→ PROBLEM DETAILS
Could you copy every line of the data that contains "health"?

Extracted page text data
⟨

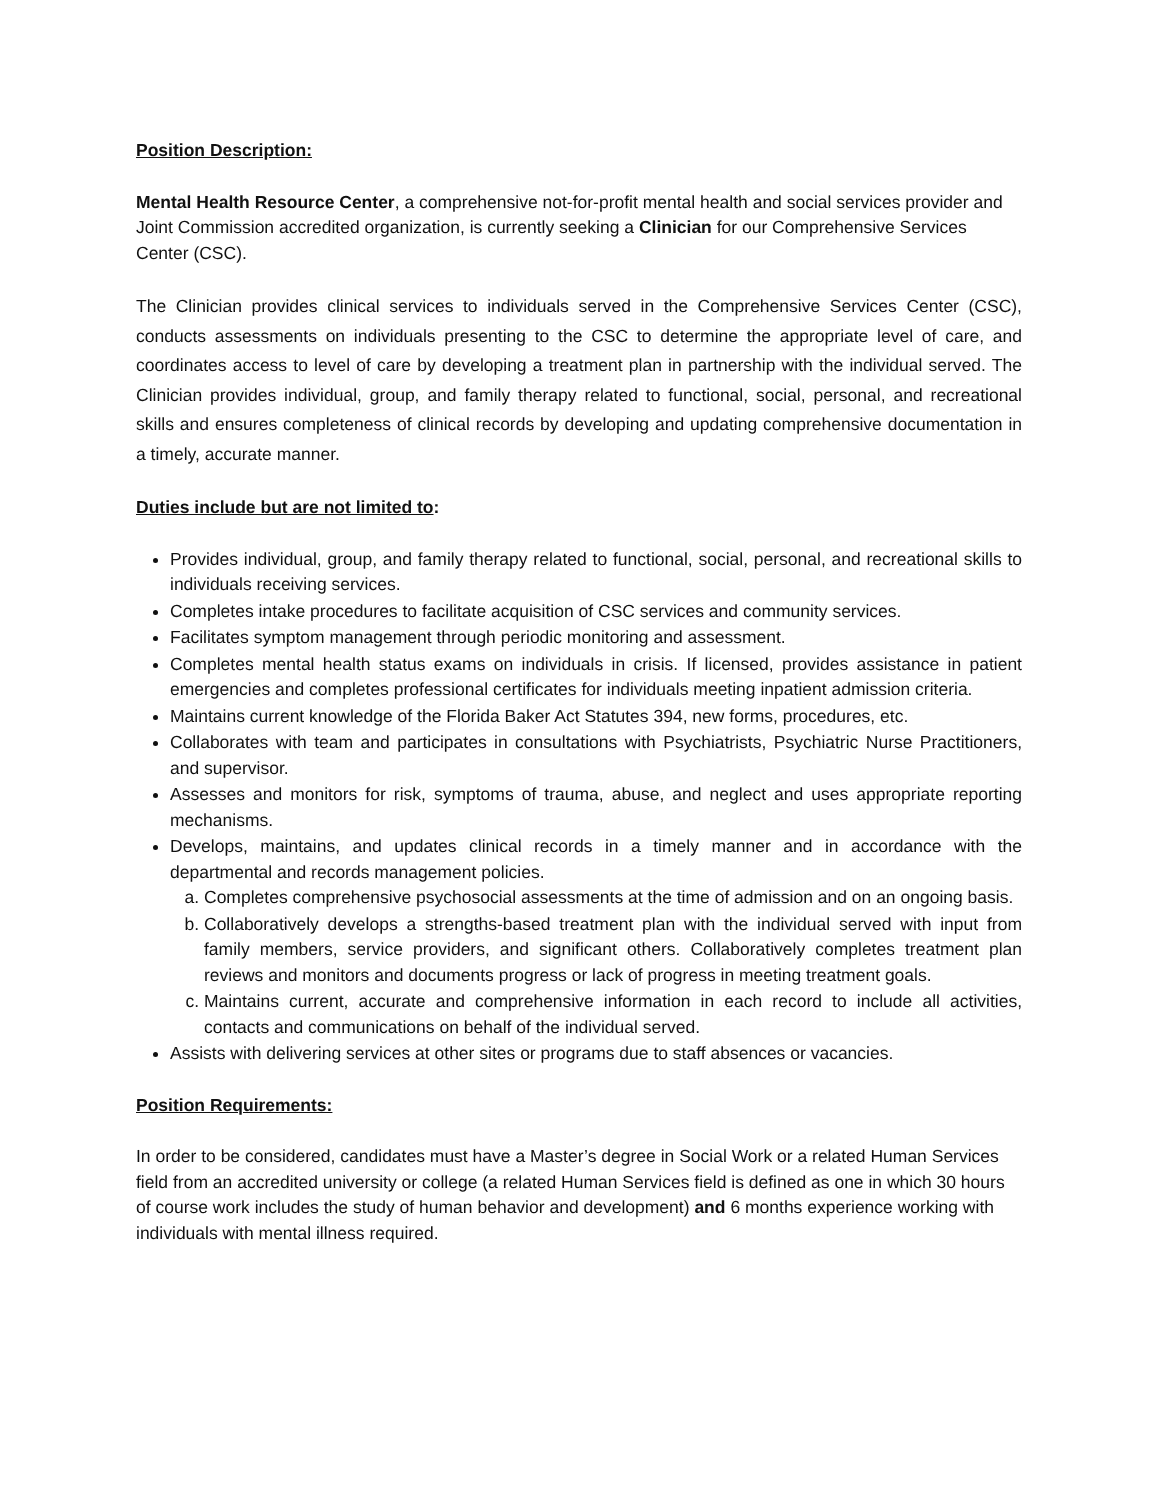Position Description:
Mental Health Resource Center, a comprehensive not-for-profit mental health and social services provider and Joint Commission accredited organization, is currently seeking a Clinician for our Comprehensive Services Center (CSC).
The Clinician provides clinical services to individuals served in the Comprehensive Services Center (CSC), conducts assessments on individuals presenting to the CSC to determine the appropriate level of care, and coordinates access to level of care by developing a treatment plan in partnership with the individual served. The Clinician provides individual, group, and family therapy related to functional, social, personal, and recreational skills and ensures completeness of clinical records by developing and updating comprehensive documentation in a timely, accurate manner.
Duties include but are not limited to:
Provides individual, group, and family therapy related to functional, social, personal, and recreational skills to individuals receiving services.
Completes intake procedures to facilitate acquisition of CSC services and community services.
Facilitates symptom management through periodic monitoring and assessment.
Completes mental health status exams on individuals in crisis. If licensed, provides assistance in patient emergencies and completes professional certificates for individuals meeting inpatient admission criteria.
Maintains current knowledge of the Florida Baker Act Statutes 394, new forms, procedures, etc.
Collaborates with team and participates in consultations with Psychiatrists, Psychiatric Nurse Practitioners, and supervisor.
Assesses and monitors for risk, symptoms of trauma, abuse, and neglect and uses appropriate reporting mechanisms.
Develops, maintains, and updates clinical records in a timely manner and in accordance with the departmental and records management policies.
a. Completes comprehensive psychosocial assessments at the time of admission and on an ongoing basis.
b. Collaboratively develops a strengths-based treatment plan with the individual served with input from family members, service providers, and significant others. Collaboratively completes treatment plan reviews and monitors and documents progress or lack of progress in meeting treatment goals.
c. Maintains current, accurate and comprehensive information in each record to include all activities, contacts and communications on behalf of the individual served.
Assists with delivering services at other sites or programs due to staff absences or vacancies.
Position Requirements:
In order to be considered, candidates must have a Master’s degree in Social Work or a related Human Services field from an accredited university or college (a related Human Services field is defined as one in which 30 hours of course work includes the study of human behavior and development) and 6 months experience working with individuals with mental illness required.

⟩

→ THE COMPLETED TASK
Mental Health Resource Center, a comprehensive not-for-profit mental health and social services provider and Joint Commission accredited organization, is currently seeking a Clinician for our Comprehensive Services Center (CSC).
Completes mental health status exams on individuals in crisis. If licensed, provides assistance in patient emergencies and completes professional certificates for individuals meeting inpatient admission criteria.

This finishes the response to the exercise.